(Problem requirements): Copy the records word for word. Pictures do not go in.

(Saved data entries)
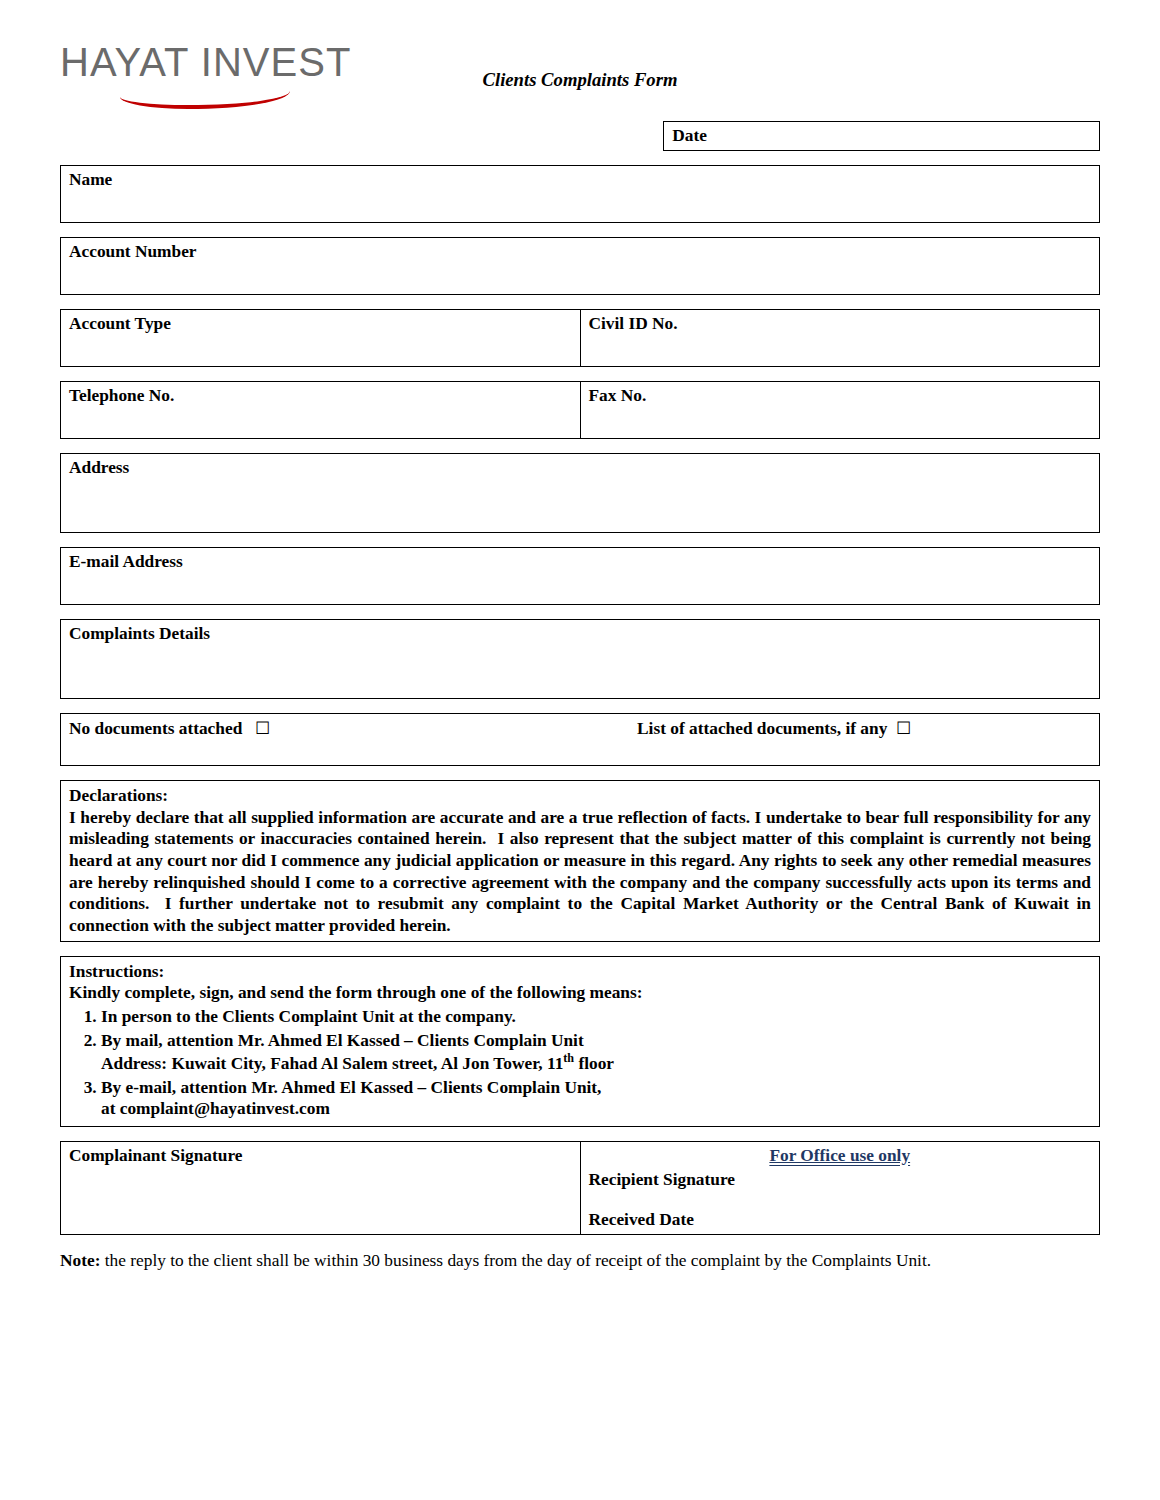HAYAT INVEST
Clients Complaints Form
| Date |
| Name |
| Account Number |
| Account Type | Civil ID No. |
| Telephone No. | Fax No. |
| Address |
| E-mail Address |
| Complaints Details |
| No documents attached ☐ List of attached documents, if any ☐ |
| Declarations: I hereby declare that all supplied information are accurate and are a true reflection of facts. I undertake to bear full responsibility for any misleading statements or inaccuracies contained herein. I also represent that the subject matter of this complaint is currently not being heard at any court nor did I commence any judicial application or measure in this regard. Any rights to seek any other remedial measures are hereby relinquished should I come to a corrective agreement with the company and the company successfully acts upon its terms and conditions. I further undertake not to resubmit any complaint to the Capital Market Authority or the Central Bank of Kuwait in connection with the subject matter provided herein. |
| Instructions: Kindly complete, sign, and send the form through one of the following means: In person to the Clients Complaint Unit at the company. By mail, attention Mr. Ahmed El Kassed – Clients Complain Unit Address: Kuwait City, Fahad Al Salem street, Al Jon Tower, 11 th floor By e-mail, attention Mr. Ahmed El Kassed – Clients Complain Unit, at complaint@hayatinvest.com |
| Complainant Signature | For Office use only Recipient Signature Received Date |
Note: the reply to the client shall be within 30 business days from the day of receipt of the complaint by the Complaints Unit.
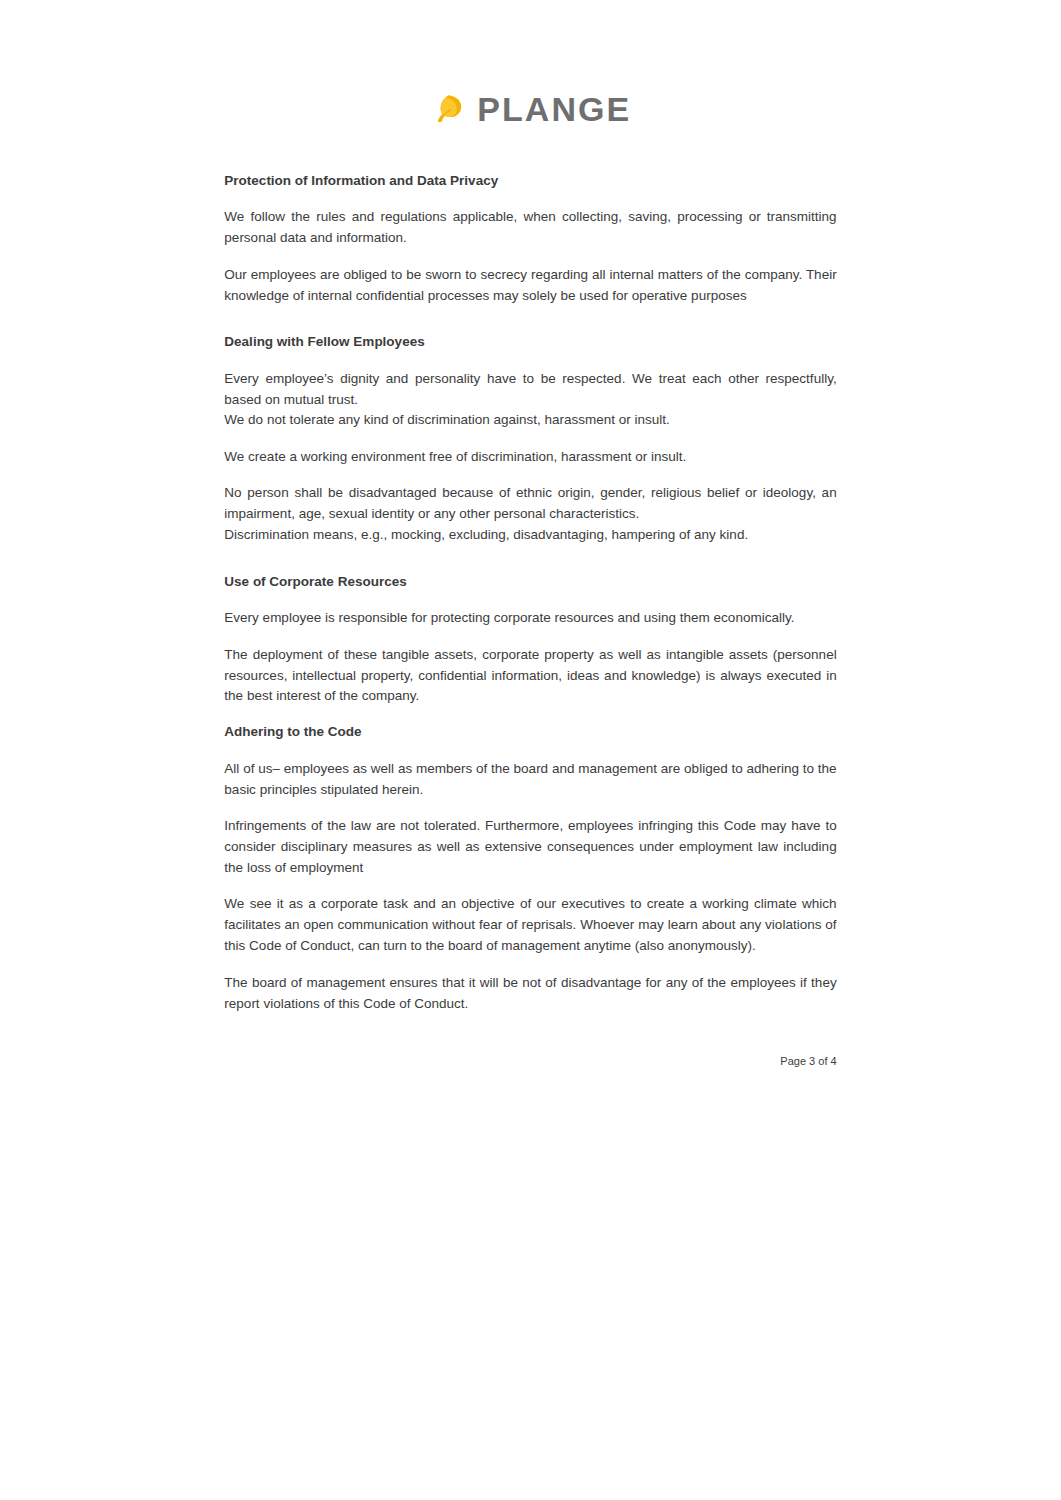PLANGE
Protection of Information and Data Privacy
We follow the rules and regulations applicable, when collecting, saving, processing or transmitting personal data and information.
Our employees are obliged to be sworn to secrecy regarding all internal matters of the company. Their knowledge of internal confidential processes may solely be used for operative purposes
Dealing with Fellow Employees
Every employee’s dignity and personality have to be respected. We treat each other respectfully, based on mutual trust.
We do not tolerate any kind of discrimination against, harassment or insult.
We create a working environment free of discrimination, harassment or insult.
No person shall be disadvantaged because of ethnic origin, gender, religious belief or ideology, an impairment, age, sexual identity or any other personal characteristics.
Discrimination means, e.g., mocking, excluding, disadvantaging, hampering of any kind.
Use of Corporate Resources
Every employee is responsible for protecting corporate resources and using them economically.
The deployment of these tangible assets, corporate property as well as intangible assets (personnel resources, intellectual property, confidential information, ideas and knowledge) is always executed in the best interest of the company.
Adhering to the Code
All of us– employees as well as members of the board and management are obliged to adhering to the basic principles stipulated herein.
Infringements of the law are not tolerated. Furthermore, employees infringing this Code may have to consider disciplinary measures as well as extensive consequences under employment law including the loss of employment
We see it as a corporate task and an objective of our executives to create a working climate which facilitates an open communication without fear of reprisals. Whoever may learn about any violations of this Code of Conduct, can turn to the board of management anytime (also anonymously).
The board of management ensures that it will be not of disadvantage for any of the employees if they report violations of this Code of Conduct.
Page 3 of 4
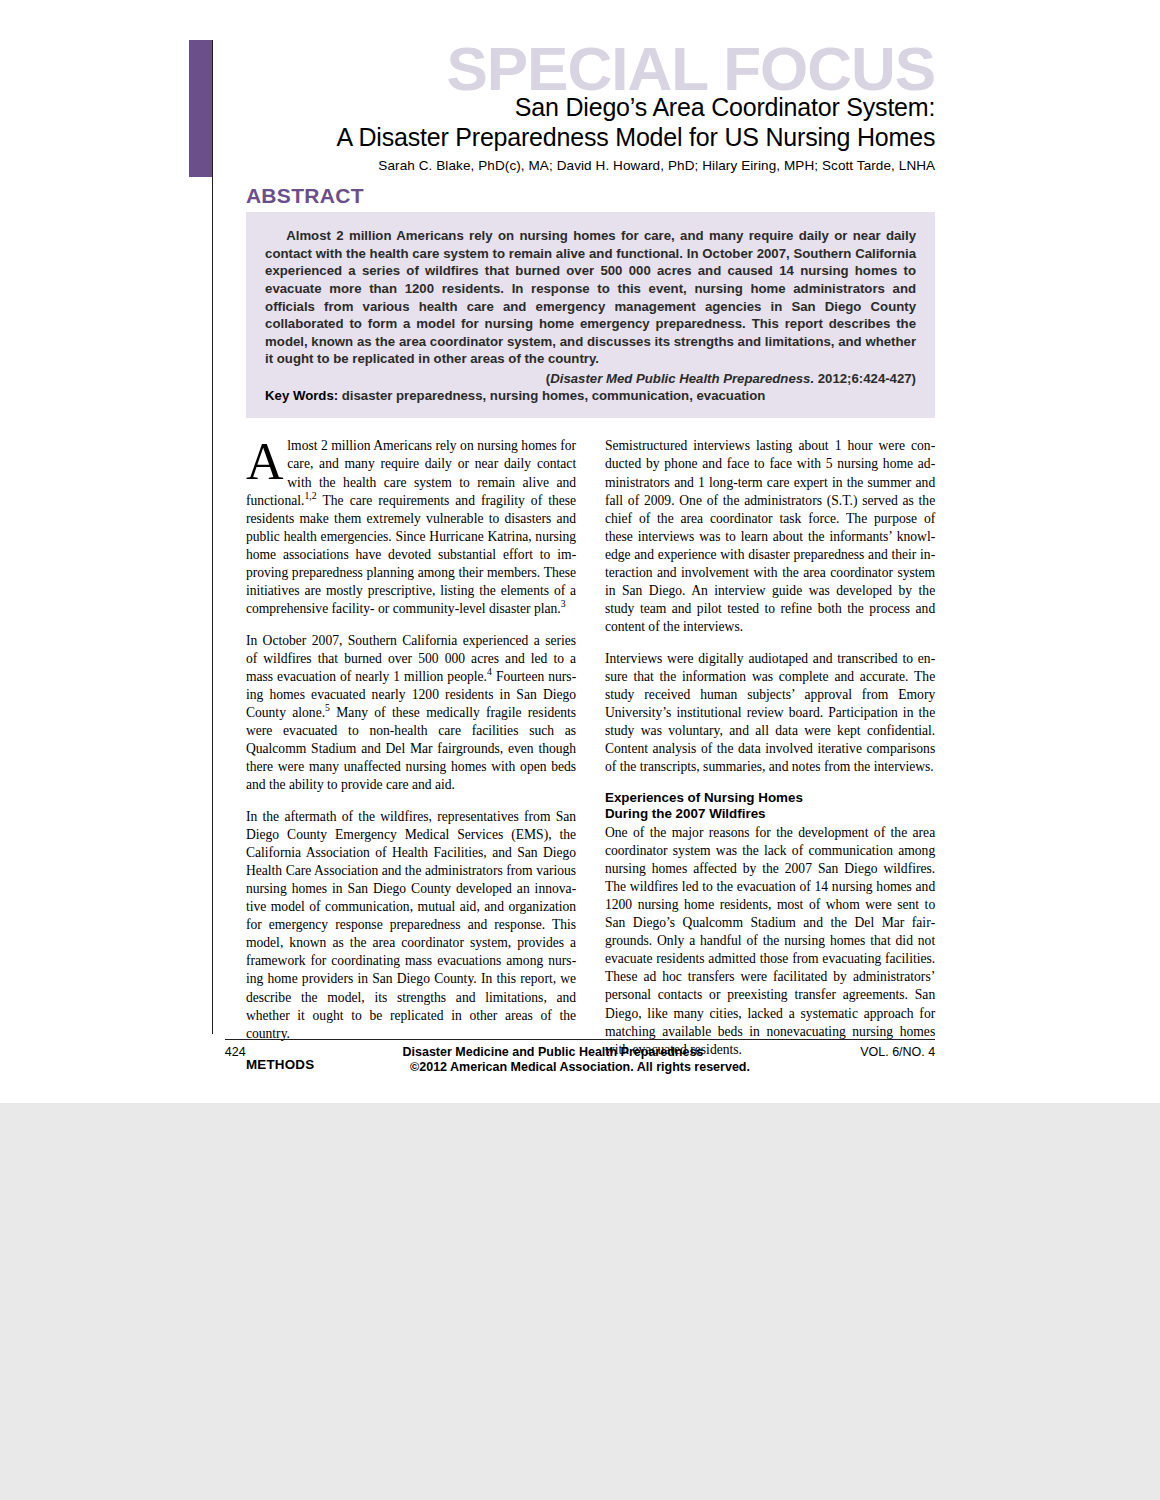SPECIAL FOCUS
San Diego’s Area Coordinator System:
A Disaster Preparedness Model for US Nursing Homes
Sarah C. Blake, PhD(c), MA; David H. Howard, PhD; Hilary Eiring, MPH; Scott Tarde, LNHA
ABSTRACT
Almost 2 million Americans rely on nursing homes for care, and many require daily or near daily contact with the health care system to remain alive and functional. In October 2007, Southern California experienced a series of wildfires that burned over 500 000 acres and caused 14 nursing homes to evacuate more than 1200 residents. In response to this event, nursing home administrators and officials from various health care and emergency management agencies in San Diego County collaborated to form a model for nursing home emergency preparedness. This report describes the model, known as the area coordinator system, and discusses its strengths and limitations, and whether it ought to be replicated in other areas of the country. (Disaster Med Public Health Preparedness. 2012;6:424-427)
Key Words: disaster preparedness, nursing homes, communication, evacuation
Almost 2 million Americans rely on nursing homes for care, and many require daily or near daily contact with the health care system to remain alive and functional.1,2 The care requirements and fragility of these residents make them extremely vulnerable to disasters and public health emergencies. Since Hurricane Katrina, nursing home associations have devoted substantial effort to improving preparedness planning among their members. These initiatives are mostly prescriptive, listing the elements of a comprehensive facility- or community-level disaster plan.3
In October 2007, Southern California experienced a series of wildfires that burned over 500 000 acres and led to a mass evacuation of nearly 1 million people.4 Fourteen nursing homes evacuated nearly 1200 residents in San Diego County alone.5 Many of these medically fragile residents were evacuated to non-health care facilities such as Qualcomm Stadium and Del Mar fairgrounds, even though there were many unaffected nursing homes with open beds and the ability to provide care and aid.
In the aftermath of the wildfires, representatives from San Diego County Emergency Medical Services (EMS), the California Association of Health Facilities, and San Diego Health Care Association and the administrators from various nursing homes in San Diego County developed an innovative model of communication, mutual aid, and organization for emergency response preparedness and response. This model, known as the area coordinator system, provides a framework for coordinating mass evacuations among nursing home providers in San Diego County. In this report, we describe the model, its strengths and limitations, and whether it ought to be replicated in other areas of the country.
METHODS
Semistructured interviews lasting about 1 hour were conducted by phone and face to face with 5 nursing home administrators and 1 long-term care expert in the summer and fall of 2009. One of the administrators (S.T.) served as the chief of the area coordinator task force. The purpose of these interviews was to learn about the informants’ knowledge and experience with disaster preparedness and their interaction and involvement with the area coordinator system in San Diego. An interview guide was developed by the study team and pilot tested to refine both the process and content of the interviews.
Interviews were digitally audiotaped and transcribed to ensure that the information was complete and accurate. The study received human subjects’ approval from Emory University’s institutional review board. Participation in the study was voluntary, and all data were kept confidential. Content analysis of the data involved iterative comparisons of the transcripts, summaries, and notes from the interviews.
Experiences of Nursing Homes
During the 2007 Wildfires
One of the major reasons for the development of the area coordinator system was the lack of communication among nursing homes affected by the 2007 San Diego wildfires. The wildfires led to the evacuation of 14 nursing homes and 1200 nursing home residents, most of whom were sent to San Diego’s Qualcomm Stadium and the Del Mar fairgrounds. Only a handful of the nursing homes that did not evacuate residents admitted those from evacuating facilities. These ad hoc transfers were facilitated by administrators’ personal contacts or preexisting transfer agreements. San Diego, like many cities, lacked a systematic approach for matching available beds in nonevacuating nursing homes with evacuated residents.
424
Disaster Medicine and Public Health Preparedness
VOL. 6/NO. 4
©2012 American Medical Association. All rights reserved.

(Exercise solution):
HAYAT INVEST
Clients Complaints Form
| Date |
| Name |
| Account Number |
| Account Type | Civil ID No. |
| Telephone No. | Fax No. |
| Address |
| E-mail Address |
| Complaints Details |
| No documents attached ☐ List of attached documents, if any ☐ |
| Declarations: I hereby declare that all supplied information are accurate and are a true reflection of facts. I undertake to bear full responsibility for any misleading statements or inaccuracies contained herein. I also represent that the subject matter of this complaint is currently not being heard at any court nor did I commence any judicial application or measure in this regard. Any rights to seek any other remedial measures are hereby relinquished should I come to a corrective agreement with the company and the company successfully acts upon its terms and conditions. I further undertake not to resubmit any complaint to the Capital Market Authority or the Central Bank of Kuwait in connection with the subject matter provided herein. |
| Instructions: Kindly complete, sign, and send the form through one of the following means: In person to the Clients Complaint Unit at the company. By mail, attention Mr. Ahmed El Kassed – Clients Complain Unit Address: Kuwait City, Fahad Al Salem street, Al Jon Tower, 11 th floor By e-mail, attention Mr. Ahmed El Kassed – Clients Complain Unit, at complaint@hayatinvest.com |
| Complainant Signature | For Office use only Recipient Signature Received Date |
Note: the reply to the client shall be within 30 business days from the day of receipt of the complaint by the Complaints Unit.
PLANGE
Protection of Information and Data Privacy
We follow the rules and regulations applicable, when collecting, saving, processing or transmitting personal data and information.
Our employees are obliged to be sworn to secrecy regarding all internal matters of the company. Their knowledge of internal confidential processes may solely be used for operative purposes
Dealing with Fellow Employees
Every employee’s dignity and personality have to be respected. We treat each other respectfully, based on mutual trust.
We do not tolerate any kind of discrimination against, harassment or insult.
We create a working environment free of discrimination, harassment or insult.
No person shall be disadvantaged because of ethnic origin, gender, religious belief or ideology, an impairment, age, sexual identity or any other personal characteristics.
Discrimination means, e.g., mocking, excluding, disadvantaging, hampering of any kind.
Use of Corporate Resources
Every employee is responsible for protecting corporate resources and using them economically.
The deployment of these tangible assets, corporate property as well as intangible assets (personnel resources, intellectual property, confidential information, ideas and knowledge) is always executed in the best interest of the company.
Adhering to the Code
All of us– employees as well as members of the board and management are obliged to adhering to the basic principles stipulated herein.
Infringements of the law are not tolerated. Furthermore, employees infringing this Code may have to consider disciplinary measures as well as extensive consequences under employment law including the loss of employment
We see it as a corporate task and an objective of our executives to create a working climate which facilitates an open communication without fear of reprisals. Whoever may learn about any violations of this Code of Conduct, can turn to the board of management anytime (also anonymously).
The board of management ensures that it will be not of disadvantage for any of the employees if they report violations of this Code of Conduct.
Page 3 of 4
SPECIAL FOCUS
San Diego’s Area Coordinator System:
A Disaster Preparedness Model for US Nursing Homes
Sarah C. Blake, PhD(c), MA; David H. Howard, PhD; Hilary Eiring, MPH; Scott Tarde, LNHA
ABSTRACT
Almost 2 million Americans rely on nursing homes for care, and many require daily or near daily contact with the health care system to remain alive and functional. In October 2007, Southern California experienced a series of wildfires that burned over 500 000 acres and caused 14 nursing homes to evacuate more than 1200 residents. In response to this event, nursing home administrators and officials from various health care and emergency management agencies in San Diego County collaborated to form a model for nursing home emergency preparedness. This report describes the model, known as the area coordinator system, and discusses its strengths and limitations, and whether it ought to be replicated in other areas of the country. (Disaster Med Public Health Preparedness. 2012;6:424-427)
Key Words: disaster preparedness, nursing homes, communication, evacuation
Almost 2 million Americans rely on nursing homes for care, and many require daily or near daily contact with the health care system to remain alive and functional.1,2 The care requirements and fragility of these residents make them extremely vulnerable to disasters and public health emergencies. Since Hurricane Katrina, nursing home associations have devoted substantial effort to improving preparedness planning among their members. These initiatives are mostly prescriptive, listing the elements of a comprehensive facility- or community-level disaster plan.3
In October 2007, Southern California experienced a series of wildfires that burned over 500 000 acres and led to a mass evacuation of nearly 1 million people.4 Fourteen nursing homes evacuated nearly 1200 residents in San Diego County alone.5 Many of these medically fragile residents were evacuated to non-health care facilities such as Qualcomm Stadium and Del Mar fairgrounds, even though there were many unaffected nursing homes with open beds and the ability to provide care and aid.
In the aftermath of the wildfires, representatives from San Diego County Emergency Medical Services (EMS), the California Association of Health Facilities, and San Diego Health Care Association and the administrators from various nursing homes in San Diego County developed an innovative model of communication, mutual aid, and organization for emergency response preparedness and response. This model, known as the area coordinator system, provides a framework for coordinating mass evacuations among nursing home providers in San Diego County. In this report, we describe the model, its strengths and limitations, and whether it ought to be replicated in other areas of the country.
METHODS
Semistructured interviews lasting about 1 hour were conducted by phone and face to face with 5 nursing home administrators and 1 long-term care expert in the summer and fall of 2009. One of the administrators (S.T.) served as the chief of the area coordinator task force. The purpose of these interviews was to learn about the informants’ knowledge and experience with disaster preparedness and their interaction and involvement with the area coordinator system in San Diego. An interview guide was developed by the study team and pilot tested to refine both the process and content of the interviews.
Interviews were digitally audiotaped and transcribed to ensure that the information was complete and accurate. The study received human subjects’ approval from Emory University’s institutional review board. Participation in the study was voluntary, and all data were kept confidential. Content analysis of the data involved iterative comparisons of the transcripts, summaries, and notes from the interviews.
Experiences of Nursing Homes
During the 2007 Wildfires
One of the major reasons for the development of the area coordinator system was the lack of communication among nursing homes affected by the 2007 San Diego wildfires. The wildfires led to the evacuation of 14 nursing homes and 1200 nursing home residents, most of whom were sent to San Diego’s Qualcomm Stadium and the Del Mar fairgrounds. Only a handful of the nursing homes that did not evacuate residents admitted those from evacuating facilities. These ad hoc transfers were facilitated by administrators’ personal contacts or preexisting transfer agreements. San Diego, like many cities, lacked a systematic approach for matching available beds in nonevacuating nursing homes with evacuated residents.
424
Disaster Medicine and Public Health Preparedness
VOL. 6/NO. 4
©2012 American Medical Association. All rights reserved.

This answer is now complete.